Abstract

Environmental shifts are projected to lead to expansions, contractions and shifts in the geographic range of species in response to climate change. Most distribution forecasting methods assume that species respond to the environment as an undifferentiated entity along their entire distribution. However, environmental heterogeneity along a species’ range plays a key role in driving the evolutionary trajectories of populations and species by determining intraspecific variation in morphological, physiological and life history traits. Therefore, for widely distributed species with phylogeographic structure, the construction of SDM where lineages are pooled within the species level might not accurately describe the niche of sets of lineages that are adapted to different climatic conditions. Pleurodema thaul is an endemic frog distributed from the Atacama Desert to the temperate rainforest in southern Chile and Argentina. Along this latitudinal gradient, populations exhibit variation in thermal physiology, life history traits and phylogenetic structure.

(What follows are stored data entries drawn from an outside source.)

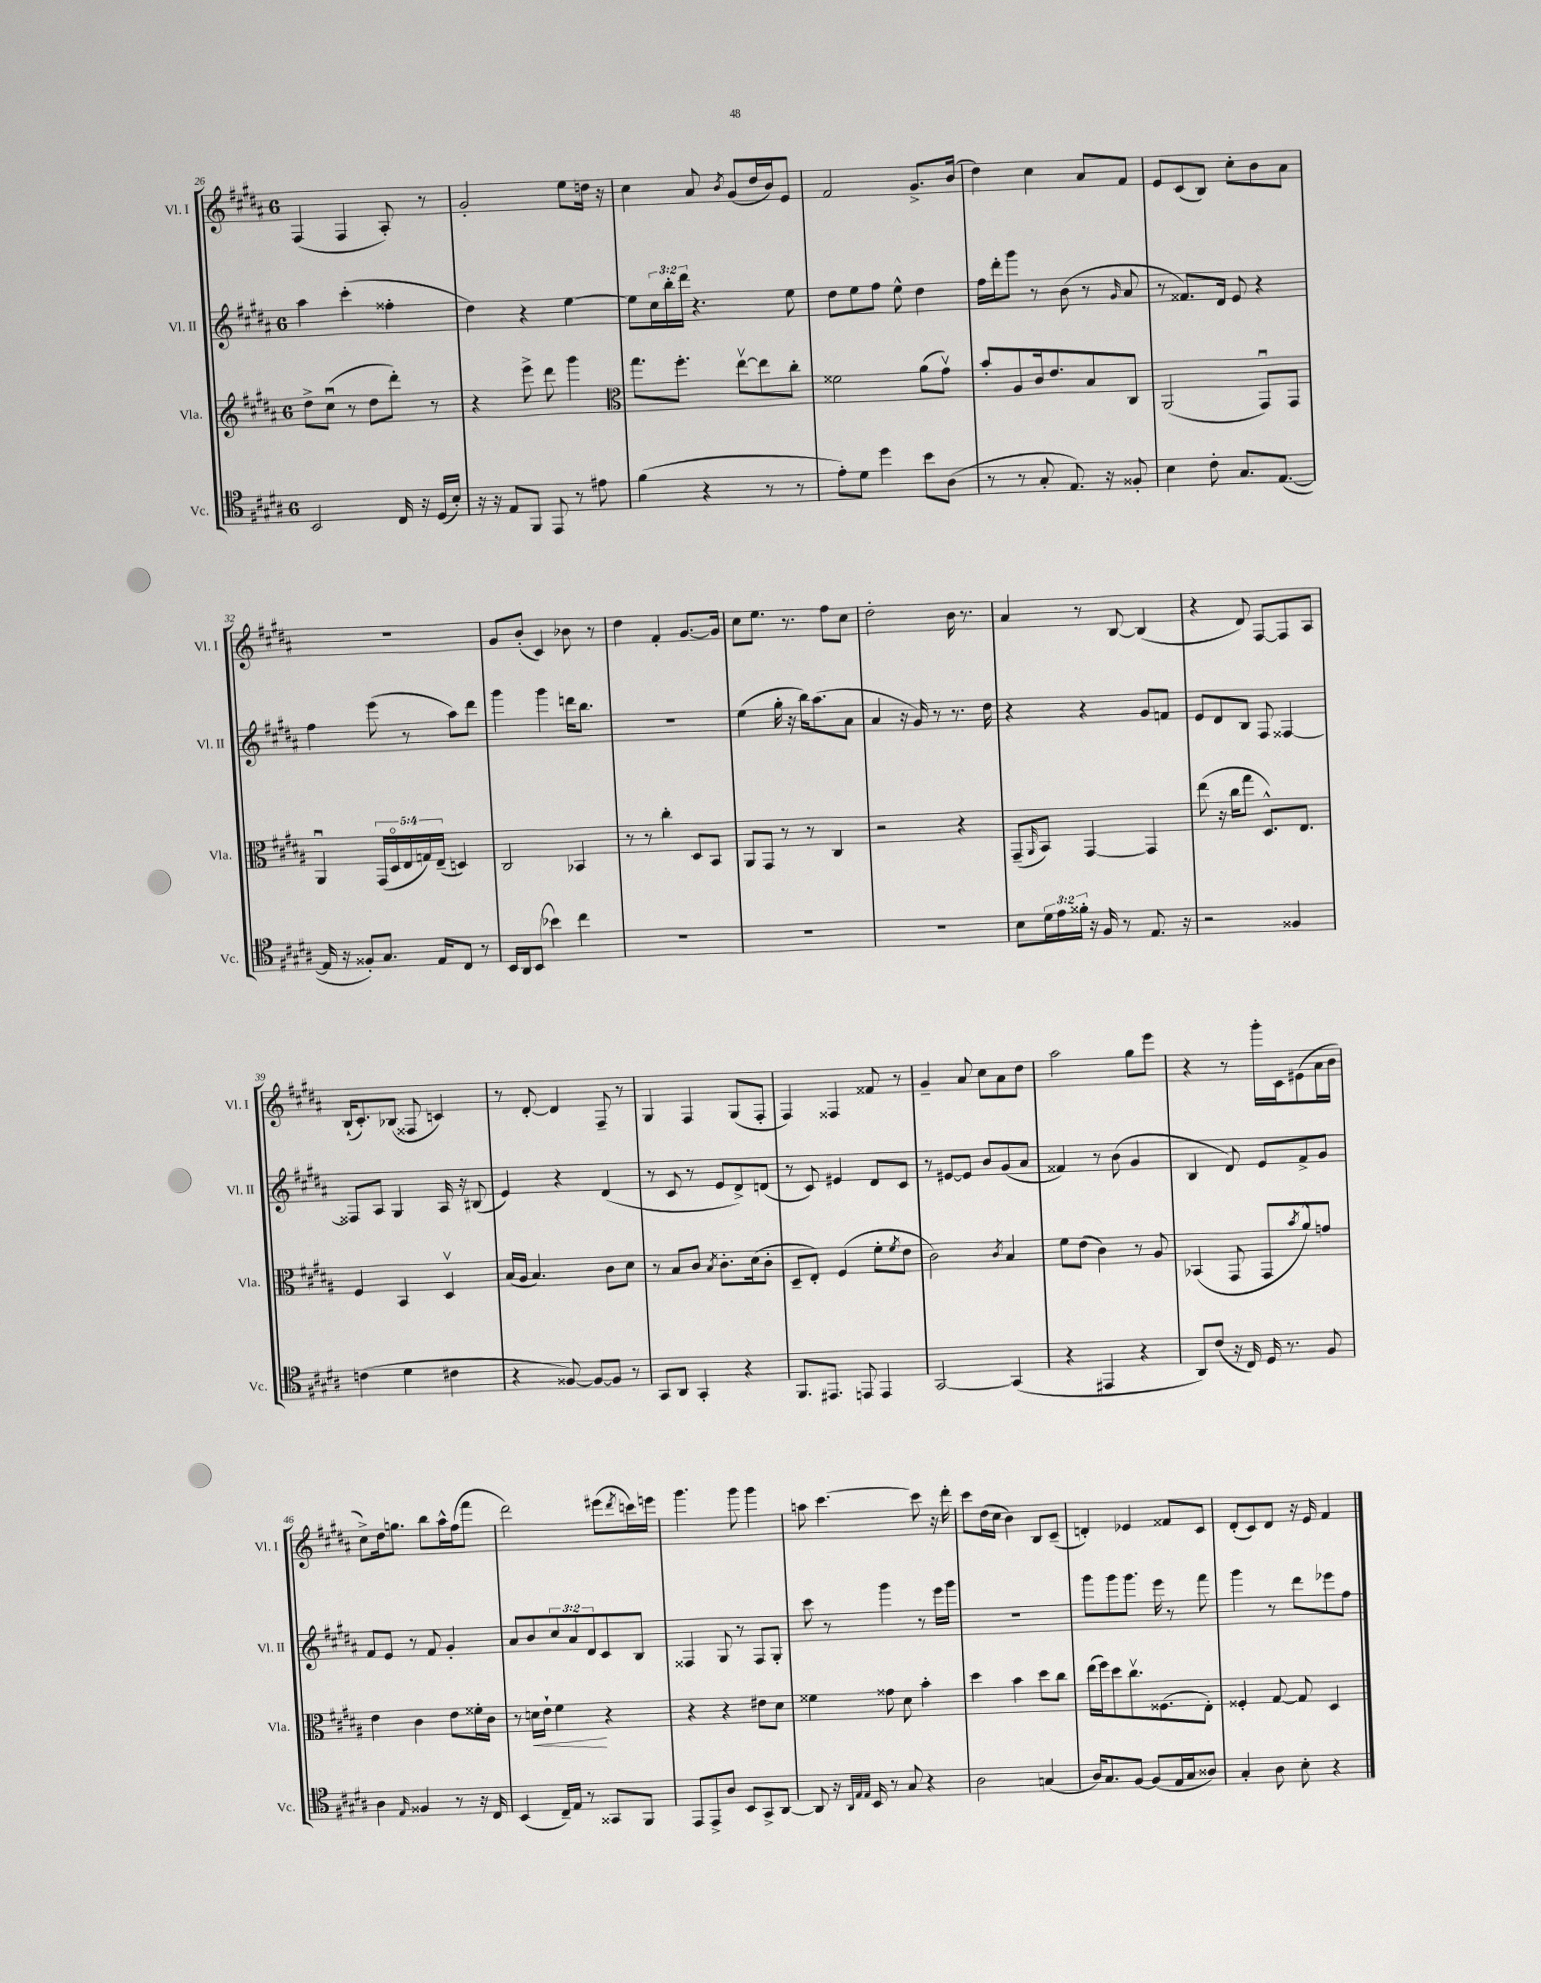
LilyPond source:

<<
\new StaffGroup <<
\new Staff = "s0" \with { instrumentName = "Vl. I" shortInstrumentName = "Vl. I" } {
    \clef treble \key b \major \once \override Staff.TimeSignature.style = #'single-digit \time 6/8
    fis4( fis4 ais8-.) r8 |
    gis'2-. e''8 d''16 r16 |
    cis''4 ais'8 \acciaccatura { b'8 } gis'8( dis''16 b'16) e'8 |
    fis'2 gis'8.-> b'16( |
    dis''4) cis''4 ais'8 fis'8 |
    e'8 cis'8( b8) cis''8-. b'8 ais'8 |
    R2. |
    gis'8 b'8-.( cis'4) bes'8 r8 |
    dis''4 fis'4-. gis'8.~ gis'16 |
    cis''8 e''8. r8. fis''8 cis''8 |
    dis''2-. b'16 r8. |
    ais'4 r8 b8~ b4( |
    r4 dis'8) fis8~ fis8 ais8 |
    b16-!( cis'8.-.) bes8( fisis8 c'4) |
    r8 dis'8~-. dis'4 fis8-- r8 |
    gis4 fis4 gis8( fis8-. |
    fis4) fisis4 fisis'8 r8 |
    gis'4-- ais'8 cis''8 ais'8 dis''8 |
    ais''2 gis''8 e'''8 |
    r4 r8 gis'''16-. cis'16 eis'8( ais'16 b'16 |
    cis''8->) dis''16 g''8. b''8 ais''16-^ fis''16( fis'''8 |
    dis'''2) eis'''8( \acciaccatura { dis'''8 } c'''16) e'''16 |
    gis'''4. gis'''8 gis'''4 |
    a''8 cis'''4.~ cis'''8 r16 dis'''16-. |
    cis'''8 dis''16( cis''16 b'4) b8 cis'8--( |
    d'4-.) ees'4 fisis'8 cis'8 |
    dis'8-.( cis'8) dis'8 r16 e'16 fis'4 \bar "|." |
}
\new Staff = "s1" \with { instrumentName = "Vl. II" shortInstrumentName = "Vl. II" } {
    \clef treble \key b \major \once \override Staff.TimeSignature.style = #'single-digit \time 6/8 \override Staff.TupletNumber.text = #tuplet-number::calc-fraction-text
    ais''4 cis'''4-.( fisis''4-. |
    dis''4) r4 e''4~ |
    e''8 \tuplet 3/2 { cis''16 b''16-. dis'''16 } r4. e''8 |
    dis''8 e''8 fis''8 e''8-^ dis''4 |
    fis''16 dis'''16-. gis'''8 r8 b'8( r8 \grace { gis'16 } ais'8 |
    r8 fisis'8.) dis'16 e'8 r4 |
    fis''4 e'''8( r8 ais''8) dis'''8 |
    gis'''4 gis'''4 d'''16 b''8. |
    R2. |
    e''4( gis''16-. r16 b''16) ais''8.( ais'8 |
    ais'4 r16 gis'16) r8 r8. dis''16 |
    r4 r4 gis'8 f'8 |
    e'8 dis'8 b8 fis8 fisis4~ |
    fisis8 ais8 gis4 ais16 r16 bis8( |
    e'4) r4 dis'4( |
    r8 cis'8 r8 e'8 dis'8->) d'8( |
    r8 cis'8) eis'4 dis'8 cis'8 |
    r8 eis'8~ eis'8 b'8 gis'8( ais'8 |
    fisis'4) r8 b'8( gis'4 |
    b4 dis'8) e'8 fis'8-> gis'8 |
    fis'8 e'8 r8 fis'8 gis'4-. |
    ais'8 b'8 \tuplet 3/2 { cis''8 ais'8 dis'8 } cis'8 b8 |
    fisis4 gis8 r8 fisis8 gis8-. |
    cis'''8 r8 gis'''4 r8 e'''16 gis'''16 |
    R2. |
    gis'''8 gis'''8 gis'''8. e'''16 r8 fis'''8 |
    gis'''4 r8 dis'''8 ees'''8 fis''8 \bar "|." |
}
\new Staff = "s2" \with { instrumentName = "Vla." shortInstrumentName = "Vla." } {
    \clef treble \key b \major \once \override Staff.TimeSignature.style = #'single-digit \time 6/8 \override Staff.TupletNumber.text = #tuplet-number::calc-fraction-text
    dis''8-> cis''8\downbow( r8 dis''8 dis'''8-.) r8 |
    r4 e'''8-> dis'''8 gis'''4 |
    \clef alto gis''8. fis''8.-. e''8~\upbow e''8 cis''8-. |
    fisis'2 ais'8( gis'8\upbow) |
    b'8-. ais8 cis'16 e'8. b8 cis8 |
    ais,2( gis,8\downbow) gis,8 |
    ais,4\downbow \tuplet 5/4 { gis,16( dis16\flageolet e16 g16) e16--( } d4) |
    cis2 bes,4 |
    r8 r8 cis''4-. dis8 b,8 |
    ais,8 gis,8 r8 r8 cis4 |
    r2 r4 |
    gis,8--( \grace { ais,16 } b,8) gis,4~ gis,4 |
    e''8( r16 cis''16 gis''8 dis8.-^) e8. |
    fis4 b,4 dis4\upbow |
    b16( ais16 b4.) cis'8 dis'8 |
    r8 b8 cis'8 \acciaccatura { b8 } cis'8.-. dis'16( cis'8-. |
    dis8-- e8-.) fis4( fis'8-. \acciaccatura { fis'8 } e'8 |
    cis'2) \acciaccatura { cis'8 } b4 |
    fis'8 e'8( cis'4) r8 ais8 |
    bes,4( gis,8 gis,8 \acciaccatura { b'8 } ais'8-^) g'8 |
    e'4 cis'4 e'8 fisis'16-. cis'16 |
    r8 d'16\< e'16-! fis'4\! r4 |
    r4 r4 eis'8 dis'8 |
    fisis'4 gisis'8 dis'8 b'4-. |
    dis''4 b'4 dis''8 cis''8 |
    e''16( fis''16) dis''8 cis''8.\upbow fisis8.( e8-.) |
    fisis4-. gis8~ gis8 dis4 \bar "|." |
}
\new Staff = "s3" \with { instrumentName = "Vc." shortInstrumentName = "Vc." } {
    \clef tenor \key b \major \once \override Staff.TimeSignature.style = #'single-digit \time 6/8 \override Staff.TupletNumber.text = #tuplet-number::calc-fraction-text
    b,2 cis16 r16 dis16( b16-.) |
    r16 r16 e8 fis,8 e,8 r8 eis'8 |
    fis'4( r4 r8 r8 |
    e'8-.) dis'8 dis''4 b'8 ais8( |
    r8 r8 gis8-. e8.) r16 fisis8-. |
    b4 cis'8-. gis8. e8.~( |
    e16 r16 fisis8-.) gis8. e16 cis8 r8 |
    b,16 ais,16 b,8( bes'4) cis''4 |
    R2. |
    R2. |
    R2. |
    b8 \tuplet 3/2 { dis'16 e'16 fisis'16-. } r16 fis16 r8 e8. r16 |
    r2 fisis4 |
    c'4( dis'4 cis'4 |
    r4 fisis8~) fisis8~ fisis8 r8 |
    gis,8 ais,8 gis,4-. r4 |
    fis,8. eis,8. e,8 e,4 |
    gis,2~ gis,4( |
    r4 eis,4 r4 |
    ais,8) cis'8( r16 cis16) dis16 r8. fis8 |
    ais4 \grace { e16 } fisis4 r8 r16 cis16 |
    b,4( cis16--) e16 r8 gisis,8 fis,8 |
    e,8 e,8-> ais8 b,8 gis,8-> ais,8~ |
    ais,8 r16 \grace { ais,32 e32 e32 } b,16 r8 gis8 r4 |
    ais2 g4( |
    ais16) gis8. fis8~ fis8( e16 gis16 aisis8) |
    gis4-. ais8 b8-. r4 \bar "|." |
}
>>
>>
\layout { \context { \Score currentBarNumber = #26 } }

We evaluated whether evolutionary lineages differ in their environmental and geographic niches and determined how phylogenetic, environmental and geographical distances covary between clades. Our results indicate that: (i) all clades of this species differ in their estimated niches, (ii) there is little overlap between geographic areas and environmental niches estimated for each clade of P. thaul and (iii) phylogenetic distances among clades of P. thaul are not correlated with environmental nor geographical distances. The development of models restricted to species’ genetic lineages can become an important first step to determine how environmental changes are going to affect the distribution of species.